Friction is present only when there is contact between surfaces and when there is either motion or a tendency for motion.
Normal Reaction
The normal reaction, usually denoted by \( R \), is the force exerted by a surface on a particle in contact with it. This force acts perpendicular to the surface.
The magnitude of the normal reaction depends on the forces acting on the particle and the orientation of the surface.
Coefficient of Friction
The coefficient of friction, denoted by \( \mu \), is a dimensionless constant that depends on the nature of the two surfaces in contact.
When a particle is moving, the frictional force has a constant magnitude given by
\( F = \mu R \)
This frictional force always acts in the direction opposite to the motion of the particle.
Direction of Friction
To determine the direction of friction:
- Assume a direction of motion
- Friction acts in the opposite direction
In exam questions, it is often useful to state the assumed direction of motion clearly before resolving forces.
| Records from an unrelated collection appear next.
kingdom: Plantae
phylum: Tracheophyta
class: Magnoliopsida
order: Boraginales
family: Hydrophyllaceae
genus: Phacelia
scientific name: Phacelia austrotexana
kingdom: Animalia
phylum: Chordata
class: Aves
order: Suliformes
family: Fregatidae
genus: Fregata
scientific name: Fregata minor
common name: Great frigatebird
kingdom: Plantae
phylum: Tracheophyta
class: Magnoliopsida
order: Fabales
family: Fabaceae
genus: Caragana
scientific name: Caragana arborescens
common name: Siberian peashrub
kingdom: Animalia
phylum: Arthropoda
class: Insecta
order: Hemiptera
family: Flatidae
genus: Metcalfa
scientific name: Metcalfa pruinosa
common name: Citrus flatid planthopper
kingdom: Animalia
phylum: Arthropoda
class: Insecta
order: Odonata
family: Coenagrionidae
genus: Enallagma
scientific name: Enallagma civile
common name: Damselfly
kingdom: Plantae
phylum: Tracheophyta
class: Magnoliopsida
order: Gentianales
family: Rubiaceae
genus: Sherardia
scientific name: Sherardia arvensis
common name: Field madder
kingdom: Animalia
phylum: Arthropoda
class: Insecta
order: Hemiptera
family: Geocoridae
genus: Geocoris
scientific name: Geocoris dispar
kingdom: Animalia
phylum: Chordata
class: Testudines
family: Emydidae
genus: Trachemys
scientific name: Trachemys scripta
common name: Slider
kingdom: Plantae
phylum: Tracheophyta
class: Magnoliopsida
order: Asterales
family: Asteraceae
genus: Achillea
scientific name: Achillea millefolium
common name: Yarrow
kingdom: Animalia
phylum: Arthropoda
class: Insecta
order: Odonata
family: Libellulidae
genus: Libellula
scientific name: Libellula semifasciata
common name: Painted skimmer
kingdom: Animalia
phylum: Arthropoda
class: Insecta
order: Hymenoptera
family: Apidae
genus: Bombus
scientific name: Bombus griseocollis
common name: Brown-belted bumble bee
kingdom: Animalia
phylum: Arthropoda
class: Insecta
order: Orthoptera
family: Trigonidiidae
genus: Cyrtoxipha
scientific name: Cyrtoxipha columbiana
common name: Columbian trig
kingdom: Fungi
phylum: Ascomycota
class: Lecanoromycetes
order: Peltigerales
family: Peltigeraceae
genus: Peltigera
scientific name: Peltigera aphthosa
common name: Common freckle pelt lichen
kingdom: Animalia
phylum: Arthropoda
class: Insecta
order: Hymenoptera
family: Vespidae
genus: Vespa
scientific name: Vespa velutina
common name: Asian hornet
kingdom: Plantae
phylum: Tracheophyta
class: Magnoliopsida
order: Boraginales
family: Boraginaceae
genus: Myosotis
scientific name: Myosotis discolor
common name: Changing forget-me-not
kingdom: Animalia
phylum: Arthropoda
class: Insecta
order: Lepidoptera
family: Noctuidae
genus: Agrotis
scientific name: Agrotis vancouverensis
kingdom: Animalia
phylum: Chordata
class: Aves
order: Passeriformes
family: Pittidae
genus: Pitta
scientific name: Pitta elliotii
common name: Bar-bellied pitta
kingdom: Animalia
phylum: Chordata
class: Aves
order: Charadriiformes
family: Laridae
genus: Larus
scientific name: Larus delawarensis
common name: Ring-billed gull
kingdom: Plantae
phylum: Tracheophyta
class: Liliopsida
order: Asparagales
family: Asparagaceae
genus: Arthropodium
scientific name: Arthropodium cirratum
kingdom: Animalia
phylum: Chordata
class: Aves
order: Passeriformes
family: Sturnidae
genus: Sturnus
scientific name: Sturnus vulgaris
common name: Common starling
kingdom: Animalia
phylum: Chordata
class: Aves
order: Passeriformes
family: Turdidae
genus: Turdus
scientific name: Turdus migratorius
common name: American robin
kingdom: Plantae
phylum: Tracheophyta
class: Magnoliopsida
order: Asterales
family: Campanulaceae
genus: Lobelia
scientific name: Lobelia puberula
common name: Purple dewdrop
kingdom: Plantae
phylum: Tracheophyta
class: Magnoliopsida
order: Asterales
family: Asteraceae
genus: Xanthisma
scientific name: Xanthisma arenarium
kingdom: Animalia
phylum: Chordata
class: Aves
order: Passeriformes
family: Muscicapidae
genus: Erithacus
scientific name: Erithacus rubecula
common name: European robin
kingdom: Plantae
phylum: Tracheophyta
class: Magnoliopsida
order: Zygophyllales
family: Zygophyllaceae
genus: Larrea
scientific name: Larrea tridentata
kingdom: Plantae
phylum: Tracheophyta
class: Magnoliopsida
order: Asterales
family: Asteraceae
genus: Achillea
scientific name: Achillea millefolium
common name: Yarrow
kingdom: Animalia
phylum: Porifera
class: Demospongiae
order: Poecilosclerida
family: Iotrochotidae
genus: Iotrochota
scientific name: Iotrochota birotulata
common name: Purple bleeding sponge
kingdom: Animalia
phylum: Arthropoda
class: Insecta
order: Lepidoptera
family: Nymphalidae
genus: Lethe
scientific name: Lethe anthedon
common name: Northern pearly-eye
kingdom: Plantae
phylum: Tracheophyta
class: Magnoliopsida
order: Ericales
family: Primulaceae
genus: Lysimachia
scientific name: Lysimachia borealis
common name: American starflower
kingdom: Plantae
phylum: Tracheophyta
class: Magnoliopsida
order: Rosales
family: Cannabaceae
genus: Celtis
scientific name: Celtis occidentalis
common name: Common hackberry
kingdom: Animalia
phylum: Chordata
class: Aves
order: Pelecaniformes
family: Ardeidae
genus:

Applying Newton’s Second Law with Friction
When a particle moves on a rough surface, Newton’s Second Law is applied along the line of motion, taking friction into account.
The typical steps are:
- Draw a clear free body diagram
- Resolve forces parallel and perpendicular to the surface
- Use \( F = \mu R \) for the frictional force
- Apply \( F = ma \) along the direction of motion
Example :
A particle of mass \( 5 \) kg moves on a rough horizontal surface. The coefficient of friction between the particle and the surface is \( 0.3 \). Find the magnitude of the frictional force.
▶️ Answer/Explanation
On a horizontal surface, the normal reaction equals the weight:
\( R = 5g \)
Using \( F = \mu R \):
\( F = 0.3 \times 5g = 1.5g \)
Conclusion: The frictional force has magnitude \( 1.5g \) N and acts opposite to the motion.
Example :
A block of mass \( 4 \) kg is pulled along a rough horizontal surface by a horizontal force of \( 20 \) N. The coefficient of friction is \( 0.25 \). Find the acceleration of the block.
▶️ Answer/Explanation
Normal reaction:
\( R = 4g \)
Frictional force:
\( F = 0.25 \times 4g = g \)
Resultant force in the direction of motion:
\( 20 – g \)
Applying Newton’s Second Law:
\( 20 – g = 4a \)
Conclusion: The acceleration of the block is \( \dfrac{20 – g}{4} \,\text{m s}^{-2} \).